I lost my best-friend this morning. Since I had him last September, he became the only thing I missed while I was away from site, the only thing that showed so much excitement to see me come home, and the only thing that went through every day with me, through thick and thin. I know, I am talking about my Dog like he’s a human being. I never knew the power of an animal on a human-being but when you are alone in a country where, no matter how much you care for everyone around you, you can only deal with them in intervals at a time, where people will never, in a billion years, understand who you are, and where you end up talking to yourself after 8:00 pm because you are alone at your house; then a dog becomes the only thing (at least for me) that saves you from going crazy.
I remember when I was seven years old, my uncle brought me a dog for my birthday. I was so excited; though, I had it only for a day then they took it away from me saying it was unsanitary for a Muslim family to have a dog. I cried for an entire hour for a day I had for a day. Today, I lost a dog I had for 1 one year... I waited three hours for someone to help me bury him because from 9am to 12 people were too busy cooking. And the weirdest part was, just couple feet away from my house where I was sitting, patting a dead dog, trying to get bugs off him everyone minded their own business probably saying “look at her, why is she just sitting there like that…” I know, you can’t expect much from people who don’t even cry at their Mother’s funeral... And to answer their question, I was sitting there because I could not get myself to eat breakfast, drink my coffee and get ready for work while my dog was lying dead outside my house.
To those of you who didn’t know him or have seen him- he was a really cute dog. I had him when he was 1 months old from a girl who lived couple houses down from me. He howled pretty loudly at people he didn’t recognize but other than that, after he got used to you, he was the nicest dog around here. He was a brat though; he knew he lived a “different” kind of lifestyle, compared to the street dogs around here, so he took full advantage of it, of how much I cared for him. And honestly, I did spend way more money on food for Spike than myself. Just two days ago, I bought a bag of his favorite snacks and 500 baht worth medication for worm prevention. With all that, he taught me how to care. He really was my baby. I mean if I had a baby I would never let him/her play alone in the playground but, Spike was the closest thing I had that helped me feel that kind of care. I used to clean up his poop everyday (before he was trained), he loved sleeping next to me but I slowly had to let him sleep alone. I talked to him, played with him and just watched him play with his friend Pepsi the same way you watch a child. I remember one day I slipped on my yoga mat and fell flat on my stomach and he ran to me like he knew what just happened (it didn’t hurt much though). When I cried after my friends’ visits, he would be the only one thing left that would sit next to me and just ‘ be there’ for me. So, I think I have pretty strong grounds to say that losing him has been the hardest thing I had to go through here at my site. Like I said to a friend “the pain and anger my Supervisor caused me seems nothing compared to this” … and there really is no comparison.
It’s funny what life throws at you to make sure you keep things in perspective. Since last month, most of Central Thailand has been dealing with the worst flood in history; 200 + lives lost, 1000 + evacuated, houses destroyed, people’s income (i.e. rice fields) for months completely wiped out. Also, last week in the news, two-years-old girl was run over by a truck in China and NO ONE within those mere 13 minutes tried to save her life as people carelessly walked by while a baby was lying covered in blood.
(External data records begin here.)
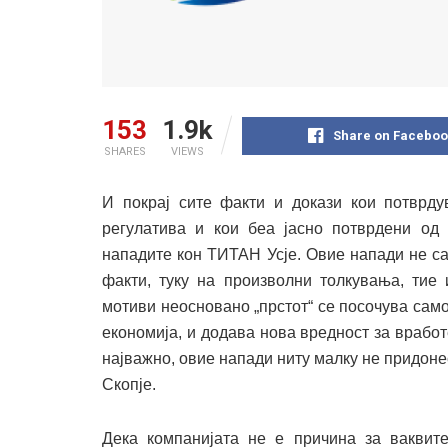
153
1.9k
Share on Faceboo
SHARES
VIEWS
И покрај сите факти и докази кои потврду
регулатива и кои беа јасно потврдени од 
нападите кон ТИТАН Усје. Овие напади не са
факти, туку на произволни толкувања, тие
мотиви неосновано „прстот“ се посочува само
економија, и додава нова вредност за вработ
најважно, овие напади ниту малку не придон
Скопје.
Дека компанијата не е причина за ваквите 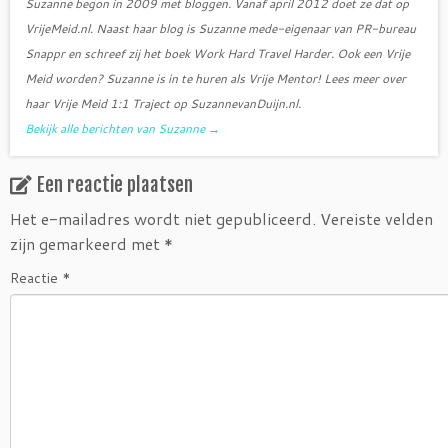
Suzanne begon in 2009 met bloggen. Vanaf april 2012 doet ze dat op
VrijeMeid.nl. Naast haar blog is Suzanne mede-eigenaar van PR-bureau
Snappr en schreef zij het boek Work Hard Travel Harder. Ook een Vrije
Meid worden? Suzanne is in te huren als Vrije Mentor! Lees meer over
haar Vrije Meid 1:1 Traject op SuzannevanDuijn.nl.
Bekijk alle berichten van Suzanne
→
Een reactie plaatsen
Het e-mailadres wordt niet gepubliceerd.
Vereiste velden
zijn gemarkeerd met
*
Reactie
*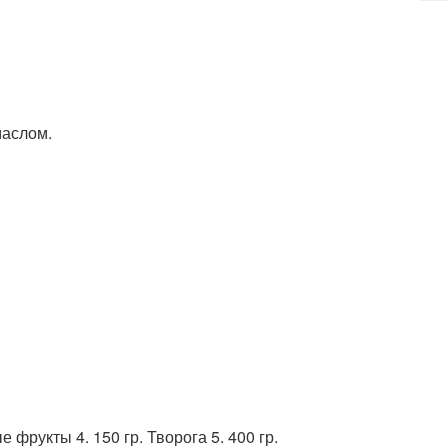
маслом.
 фрукты 4. 150 гр. Творога 5. 400 гр.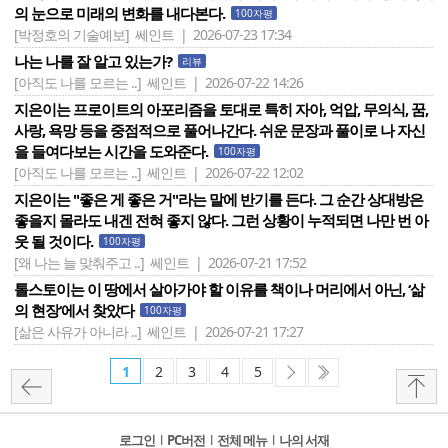
의 눈으로 미래의 변화를 내다본다.
100자평
[박정호의 기술예보]
쎄인트 | 2026-07-23 17:34
나는 나를 잘 알고 있는가?
리뷰
[아직도 나를 모르는 ..]
쎄인트 | 2026-07-22 14:26
지은이는 프로이트의 아포리즘을 토대로 특히 자아, 억압, 무의식, 꿈,
사랑, 욕망 등을 중점적으로 풀어나간다. 쉬운 문장과 풀이로 나 자신
을 들여다보는 시간을 도와준다.
100자평
[아직도 나를 모르는 ..]
쎄인트 | 2026-07-22 12:02
지은이는 "좋은 게 좋은 거"라는 말에 반기를 든다. 그 순간 상대방은
좋을지 몰라도 내겐 전혀 좋지 않다. 그런 상황이 누적되면 나만 번 아
웃 될 것이다.
100자평
[왜 나는 늘 맞춰주고 ..]
쎄인트 | 2026-07-21 17:52
톨스토이는 이 땅에서 살아가야 할 이유를 책이나 머리에서 아닌, ‘삶
의 현장‘에서 찾았다
100자평
[삶은 사유가 아니라 ..]
쎄인트 | 2026-07-21 17:27
1
2
3
4
5
로그인
l
PC버전
l
전체 메뉴
l
나의 서재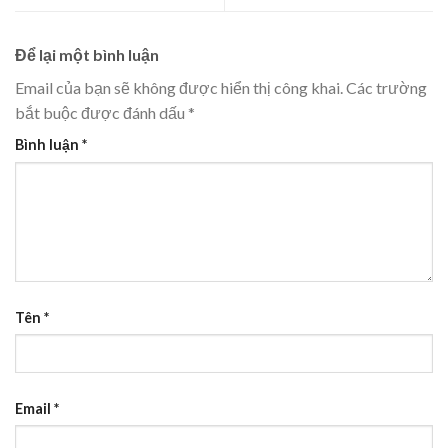
Để lại một bình luận
Email của bạn sẽ không được hiển thị công khai.
Các trường
bắt buộc được đánh dấu
*
Bình luận
*
Tên
*
Email
*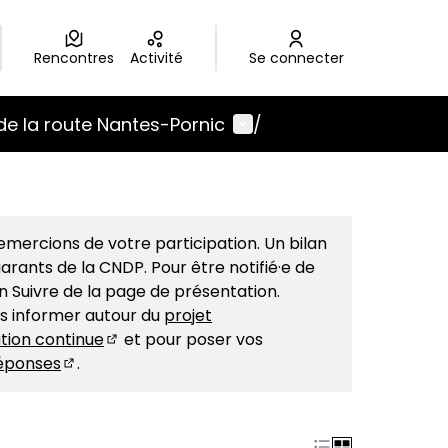
Rencontres
Activité
Se connecter
Menu utilisateur
de la route Nantes-Pornic
/
mercions de votre participation. Un bilan
arants de la CNDP. Pour être notifié·e de
on Suivre de la page de présentation.
us informer autour du
projet
tion continue
et pour poser vos
(S'ouvre dans un nouvel onglet)
éponses
.
(S'ouvre dans un nouvel onglet)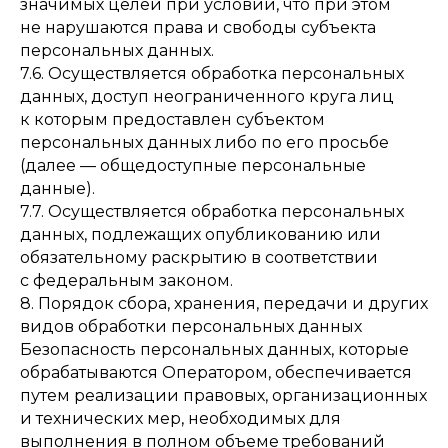
значимых целей при условии, что при этом
не нарушаются права и свободы субъекта
персональных данных.
7.6. Осуществляется обработка персональных
данных, доступ неограниченного круга лиц
к которым предоставлен субъектом
персональных данных либо по его просьбе
(далее — общедоступные персональные
данные).
7.7. Осуществляется обработка персональных
данных, подлежащих опубликованию или
обязательному раскрытию в соответствии
с федеральным законом.
8. Порядок сбора, хранения, передачи и других
видов обработки персональных данных
Безопасность персональных данных, которые
обрабатываются Оператором, обеспечивается
путем реализации правовых, организационных
и технических мер, необходимых для
выполнения в полном объеме требований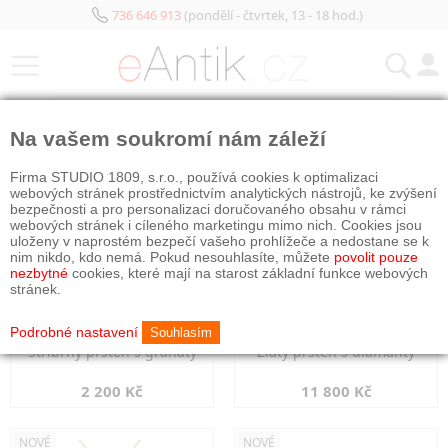
736 646 913
(pondělí - čtvrtek, 13 - 18 hod.)
KATEGORIE
Na vašem soukromí nám záleží
NOVÉ
NOVÉ
Firma STUDIO 1809, s.r.o., používá cookies k optimalizaci
webových stránek prostřednictvím analytických nástrojů, ke zvýšení
bezpečnosti a pro personalizaci doručovaného obsahu v rámci
webových stránek i cíleného marketingu mimo nich. Cookies jsou
uloženy v naprostém bezpečí vašeho prohlížeče a nedostane se k
nim nikdo, kdo nemá. Pokud nesouhlasíte, můžete
povolit pouze
nezbytné
cookies, které mají na starost základní funkce webových
stránek.
Podrobné nastavení
Souhlasím
Stříbrný prsten s granáty
Zlatý prsten s diamanty
2 200 Kč
11 800 Kč
NOVÉ
NOVÉ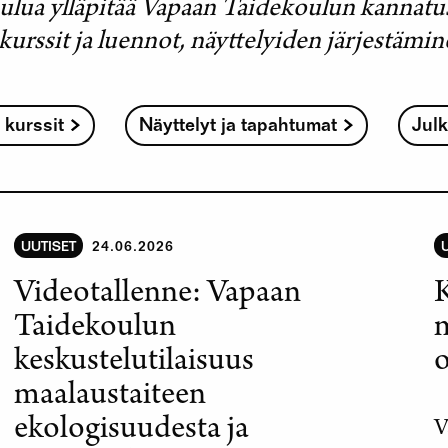
ulua ylläpitää Vapaan Taidekoulun kannatu
kurssit ja luennot, näyttelyiden järjestämi
 kurssit
Näyttelyt ja tapahtumat
Julk
UUTISET
24.06.2026
Videotallenne: Vapaan
K
Taidekoulun
keskustelutilaisuus
o
maalaustaiteen
ekologisuudesta ja
V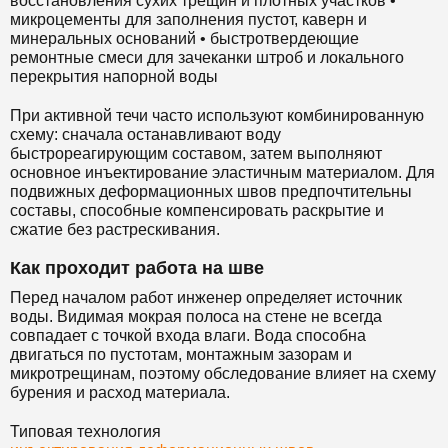
восстановления сухих трещин и плотных участков •
микроцементы для заполнения пустот, каверн и
минеральных оснований • быстротвердеющие
ремонтные смеси для зачеканки штроб и локального
перекрытия напорной воды
При активной течи часто используют комбинированную
схему: сначала останавливают воду
быстрореагирующим составом, затем выполняют
основное инъектирование эластичным материалом. Для
подвижных деформационных швов предпочтительны
составы, способные компенсировать раскрытие и
сжатие без растрескивания.
Как проходит работа на шве
Перед началом работ инженер определяет источник
воды. Видимая мокрая полоса на стене не всегда
совпадает с точкой входа влаги. Вода способна
двигаться по пустотам, монтажным зазорам и
микротрещинам, поэтому обследование влияет на схему
бурения и расход материала.
Типовая технология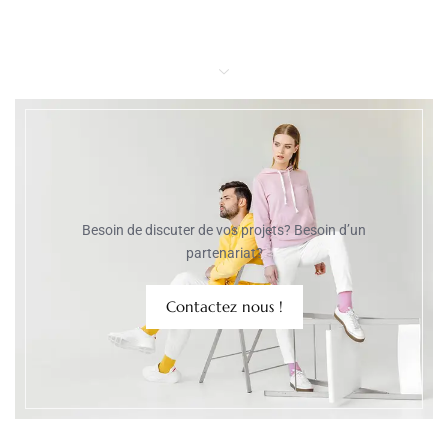
Besoin de discuter de vos projets? Besoin d’un
partenariat?
Contactez nous !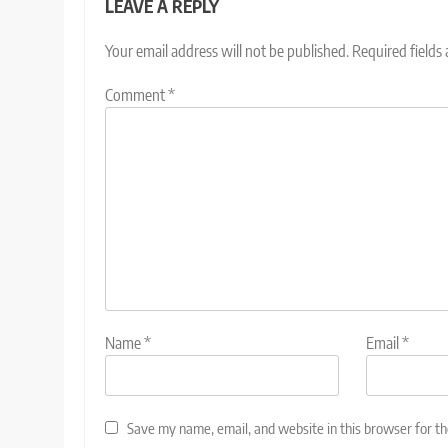
LEAVE A REPLY
Your email address will not be published.
Required fields
Comment
*
Name
*
Email
*
Save my name, email, and website in this browser for t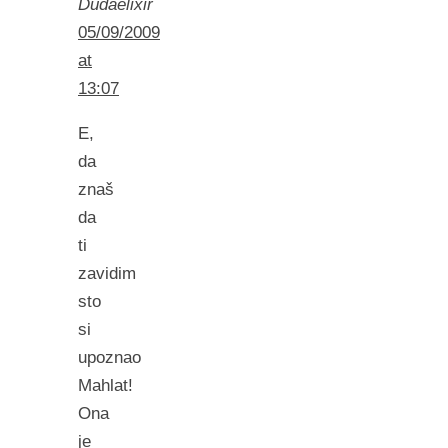
Dudaelixir
05/09/2009
at
13:07
E,
da
znaš
da
ti
zavidim
sto
si
upoznao
Mahlat!
Ona
je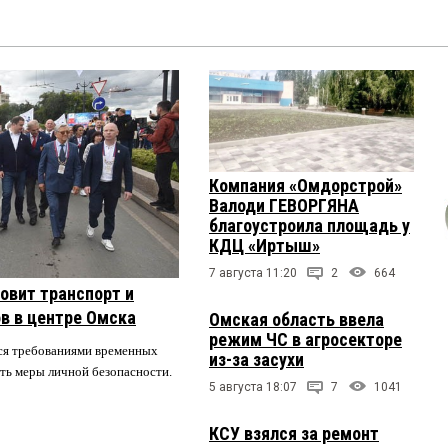
Компания «Омдорстрой»
Валоди ГЕВОРГЯНА
благоустроила площадь у
КДЦ «Иртыш»
7 августа 11:20
2
664
овит транспорт и
в в центре Омска
Омская область ввела
режим ЧС в агросекторе
ся требованиями временных
из-за засухи
ть меры личной безопасности.
5 августа 18:07
7
1041
КСУ взялся за ремонт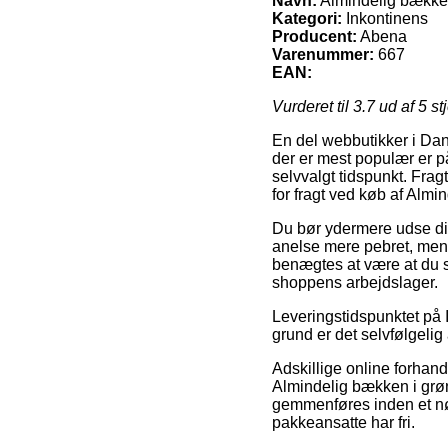
Navn:
Almindelig bækken 
Kategori:
Inkontinens
Producent:
Abena
Varenummer:
667
EAN:
Vurderet til
3.7
ud af 5 st
En del webbutikker i Dan
der er mest populær er p
selvvalgt tidspunkt. Frag
for fragt ved køb af Almi
Du bør ydermere udse dig 
anelse mere pebret, men
benægtes at være at du s
shoppens arbejdslager.
Leveringstidspunktet på 
grund er det selvfølgeli
Adskillige online forhan
Almindelig bækken i grø
gemmenføres inden et nøj
pakkeansatte har fri.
Finally, after being run over twice, a trash lady moved the baby off the road and called emergency. The baby girl died last week. I have my head in perspective; I know people around me, at this very moment, have it worse. I understand, life is never as bad as we imagine it to be because there are always people who suffer more losses, feel more pain than we ever will. But as human beings (maybe unless you’re Thai), for those mere couple minutes, days, months even the smallest pain that we feel, can be the worst thing that has ever happened to us.. …..and that should be OK.
My dear Spike, I still look under the bed for you, I still hope you come running to me, I still hope what I saw this morning was just a REALLY bad dream. I Love You and I Miss you! I really hope that you are at a better place - Keep howling and keep wagging that tail of yours- you were such a happy dog!